SOURCE PASSAGE>
● ● ● ●

Re: DDD INcorrectly emulated by HHH is INCorrectly rejected as non-halting V2 ---woefully mistaken claims

On 7/25/24 8:53 PM, olcott wrote:

On 7/25/2024 4:03 PM, Mike Terry wrote:

On 25/07/2024 14:56, olcott wrote:

On 7/24/2024 10:29 PM, Mike Terry wrote:

On 23/07/2024 14:31, olcott wrote:

On 7/23/2024 1:32 AM, 0 wrote:

On 2024-07-22 13:46:21 +0000, olcott said:
>

On 7/22/2024 2:57 AM, Mikko wrote:

On 2024-07-21 13:34:40 +0000, olcott said:
>

On 7/21/2024 4:34 AM, Mikko wrote:

On 2024-07-20 13:11:03 +0000, olcott said:
>

On 7/20/2024 3:21 AM, Mikko wrote:

On 2024-07-19 14:08:24 +0000, olcott said:
>

When we use your incorrect reasoning we would conclude
that Infinite_Loop() is not an infinite loop because it
only repeats until aborted and is aborted.

>
You and your HHH can reason or at least conclude correctly about
Infinite_Loop but not about DDD. Possibly because it prefers to
say "no", which is correct about Infinte_loop but not about DDD.
>

>
*Because this is true I don't understand how you are not simply lying*
int main
{
   DDD();
}
>
Calls HHH(DDD) that must abort the emulation of its input
or {HHH, emulated DDD and executed DDD} never stop running.

>
You are the lying one.
>
If HHH(DDD) abrots its simulation and returns true it is correct as a
halt decider for DDD really halts.
>

>
(b) We know that a decider is not allowed to report on the behavior
computation that itself is contained within.

>
No, we don't. There is no such prohibition.
>

>
Turing machines never take actual Turing machines as inputs.
They only take finite strings as inputs and an actual executing
Turing machine is not itself a finite string.

>
The definition of a Turing machine does not say that a Turing machine
is not a finite string. It is an abstract mathematical object without
a specification of its exact nature. It could be a set or a finite
string. Its exact nature is not relevant to the theory of computation,
which only cares about certain properties of Turing machines.

● ● ● ●

SOURCE MATERIAL>
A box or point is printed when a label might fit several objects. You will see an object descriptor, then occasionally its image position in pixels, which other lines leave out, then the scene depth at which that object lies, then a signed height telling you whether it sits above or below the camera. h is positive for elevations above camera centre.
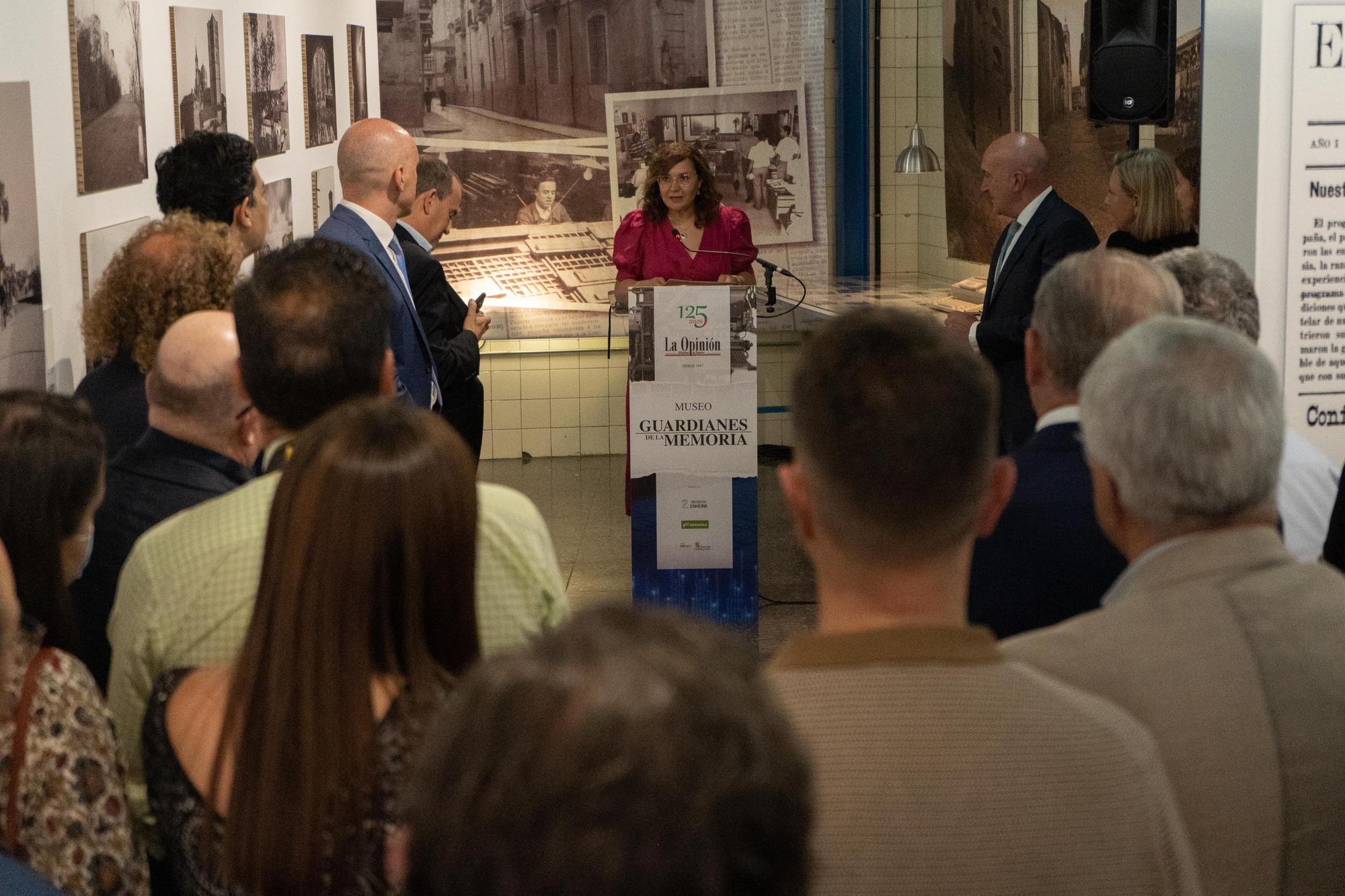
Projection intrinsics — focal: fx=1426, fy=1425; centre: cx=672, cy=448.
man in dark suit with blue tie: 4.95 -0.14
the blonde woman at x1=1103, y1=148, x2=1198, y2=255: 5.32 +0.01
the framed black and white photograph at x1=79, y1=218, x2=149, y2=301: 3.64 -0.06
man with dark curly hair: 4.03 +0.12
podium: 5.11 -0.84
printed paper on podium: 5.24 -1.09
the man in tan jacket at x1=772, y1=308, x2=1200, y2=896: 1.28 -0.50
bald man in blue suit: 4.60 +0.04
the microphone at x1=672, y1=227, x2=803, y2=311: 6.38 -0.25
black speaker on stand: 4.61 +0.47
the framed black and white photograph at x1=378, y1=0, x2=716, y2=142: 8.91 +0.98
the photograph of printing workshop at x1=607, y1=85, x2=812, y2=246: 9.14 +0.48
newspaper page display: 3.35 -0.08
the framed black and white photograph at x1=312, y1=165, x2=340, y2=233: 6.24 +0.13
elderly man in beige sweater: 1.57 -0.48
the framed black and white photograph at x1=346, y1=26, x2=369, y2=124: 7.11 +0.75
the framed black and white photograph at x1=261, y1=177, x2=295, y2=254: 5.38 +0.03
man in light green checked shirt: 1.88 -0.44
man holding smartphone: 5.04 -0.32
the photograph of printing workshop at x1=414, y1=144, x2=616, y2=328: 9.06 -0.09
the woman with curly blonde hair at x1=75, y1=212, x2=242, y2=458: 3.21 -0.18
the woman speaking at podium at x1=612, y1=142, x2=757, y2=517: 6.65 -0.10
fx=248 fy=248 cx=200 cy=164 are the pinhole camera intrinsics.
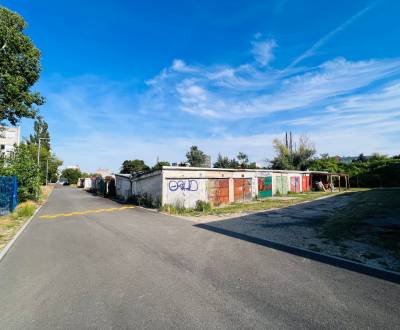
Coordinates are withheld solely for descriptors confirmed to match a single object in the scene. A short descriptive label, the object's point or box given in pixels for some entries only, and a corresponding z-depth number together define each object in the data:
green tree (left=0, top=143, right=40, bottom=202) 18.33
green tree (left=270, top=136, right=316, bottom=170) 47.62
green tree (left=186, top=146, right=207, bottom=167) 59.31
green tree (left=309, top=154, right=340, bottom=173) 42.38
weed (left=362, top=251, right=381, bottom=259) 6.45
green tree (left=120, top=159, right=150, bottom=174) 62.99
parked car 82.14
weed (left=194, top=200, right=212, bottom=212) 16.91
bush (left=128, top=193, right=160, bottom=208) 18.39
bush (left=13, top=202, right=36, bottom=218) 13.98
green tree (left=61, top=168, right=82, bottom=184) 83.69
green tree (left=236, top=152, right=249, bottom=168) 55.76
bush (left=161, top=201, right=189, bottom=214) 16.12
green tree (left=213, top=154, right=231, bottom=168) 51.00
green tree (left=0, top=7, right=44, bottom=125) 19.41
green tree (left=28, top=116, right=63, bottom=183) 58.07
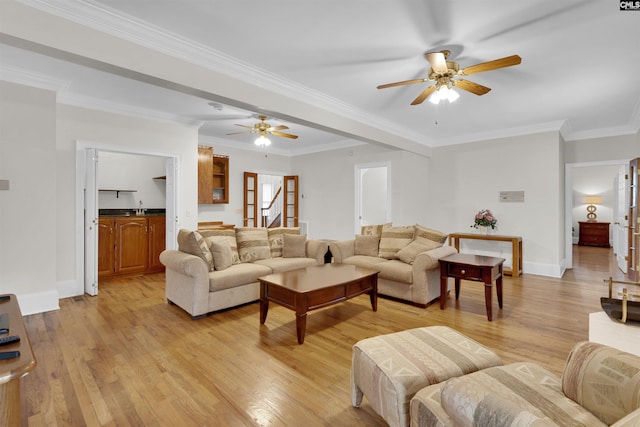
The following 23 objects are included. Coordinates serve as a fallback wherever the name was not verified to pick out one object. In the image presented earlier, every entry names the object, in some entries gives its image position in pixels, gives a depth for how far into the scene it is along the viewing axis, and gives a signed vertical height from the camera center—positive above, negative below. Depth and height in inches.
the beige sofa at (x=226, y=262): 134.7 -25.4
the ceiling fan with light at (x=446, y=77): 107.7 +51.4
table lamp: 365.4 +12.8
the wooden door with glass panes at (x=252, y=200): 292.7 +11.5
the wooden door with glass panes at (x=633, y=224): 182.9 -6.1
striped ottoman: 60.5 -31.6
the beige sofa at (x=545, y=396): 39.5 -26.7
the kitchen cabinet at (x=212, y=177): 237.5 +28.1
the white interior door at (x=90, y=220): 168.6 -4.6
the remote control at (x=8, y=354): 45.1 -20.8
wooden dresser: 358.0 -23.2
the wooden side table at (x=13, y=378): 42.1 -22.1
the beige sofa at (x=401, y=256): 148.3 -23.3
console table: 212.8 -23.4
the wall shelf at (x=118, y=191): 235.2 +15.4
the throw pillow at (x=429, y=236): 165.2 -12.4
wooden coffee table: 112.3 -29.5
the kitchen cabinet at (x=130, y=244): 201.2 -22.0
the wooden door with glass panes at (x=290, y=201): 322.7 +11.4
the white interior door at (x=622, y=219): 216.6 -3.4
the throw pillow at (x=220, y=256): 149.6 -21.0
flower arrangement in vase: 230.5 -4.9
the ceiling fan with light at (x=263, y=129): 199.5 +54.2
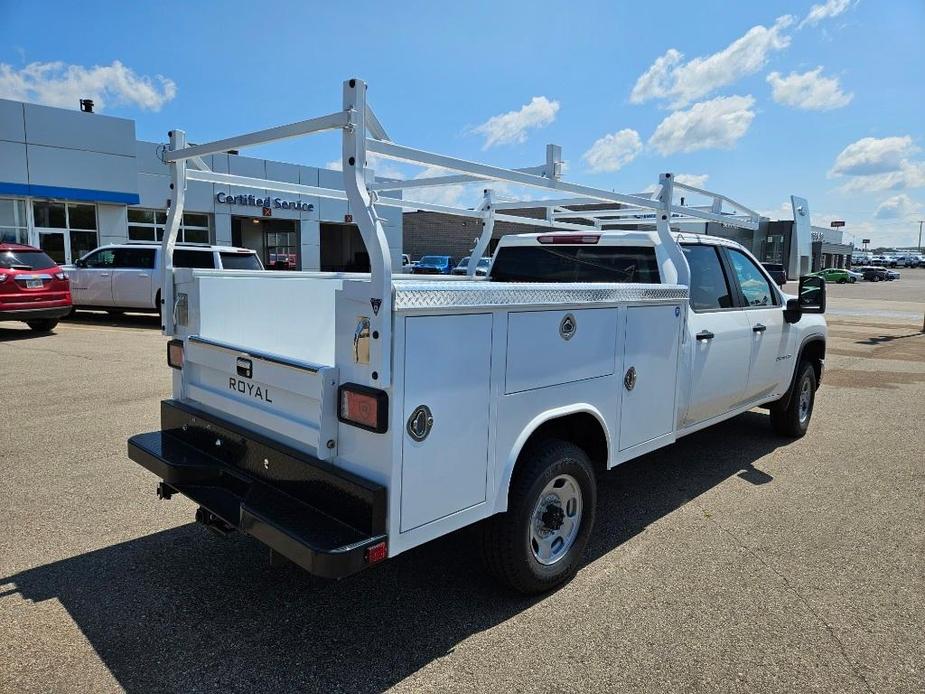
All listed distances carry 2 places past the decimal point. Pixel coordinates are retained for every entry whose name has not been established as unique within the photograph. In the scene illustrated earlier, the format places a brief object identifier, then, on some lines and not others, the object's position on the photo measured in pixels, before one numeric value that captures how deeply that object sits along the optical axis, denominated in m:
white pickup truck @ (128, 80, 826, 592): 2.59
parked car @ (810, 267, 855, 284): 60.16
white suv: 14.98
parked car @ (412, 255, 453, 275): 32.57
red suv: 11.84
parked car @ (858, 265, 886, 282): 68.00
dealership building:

● ● ● ●

TASKS FOR THIS EXERCISE>
• a. Retype the halt-decider forum thread from "On 2024-07-20 13:11:03" to "and is aborted.".
• b. Answer these questions about the halt-decider forum thread:
(i) According to the thread, what are the only kind of inputs Turing machines take?
(ii) What function is named as the example that the opposing reasoning would wrongly conclude is not an infinite loop?
(iii) In the last reply, how is a Turing machine described in place of an exact specification of its nature?
• c. Continue the halt-decider forum thread from where it stops.
The material above is unrelated to the forum thread on halt deciders.

ANSWER LIST>
• a.
On 2024-07-20 13:11:03 +0000, olcott said:
>

On 7/20/2024 3:21 AM, Mikko wrote:

On 2024-07-19 14:08:24 +0000, olcott said:
>

When we use your incorrect reasoning we would conclude
that Infinite_Loop() is not an infinite loop because it
only repeats until aborted and is aborted.

• b.
(i) Finite strings.
(ii) Infinite_Loop().
(iii) As an abstract mathematical object without a specification of its exact nature.

• c.
>

Therefore It is not allowed to report on its own behavior.

>
Anyway, that does not follow. The theory of Turing machines does not
prohibit anything.
>

Another different TM can take the TM description of this
machine and thus accurately report on its actual behavior.

>
If a Turing machine can take a description of a TM as its input
or as a part of its input it can also take its own description.
Every Turing machine can be given its own description as input
but a Turing machine may interprete it as something else.
>

In this case we have two x86utm machines that are identical
except that DDD calls HHH and DDD does not call HHH1.
>
It is empirically proven that this changes their behavior
and the behavior of DDD.
>

>
You say a lot about things that are "empirically proven" and without exception they are never "proven" at all.
>

>
It is empirically proven according to the semantics of the
x86 machine code of DDD that DDD correctly emulated by HHH
has different behavior than DDD correctly emulated by HHH1.

>
Perhaps your actual code does behave differently!
>

  OK great, we are making headway.
 

The questions are:
a)  are HHH and HHH1 "identical copies", in the TM machine sense of incorporating
     the algorithm of one TM inside another TM?  (As Linz incorporates H
     inside H^, meaning that the behaviours of H and embedded_H MUST be identical for any
     input.)
     [You claim HHH and HHH1 /are/ proper copies, and yet give different results for
     input (D), which is impossible.]

 They are identical in the that have identical x86 machine
code except for the x86 quirk that function calls are to
a relative rather than absolute address. So when HHH calls
the same function that HHH1 calls the machine code is not
the same.  The only other case where the machine code of
HHH1 and HHH is not identical is the way for slave instances
of HHH to pass its execution trace up to the master.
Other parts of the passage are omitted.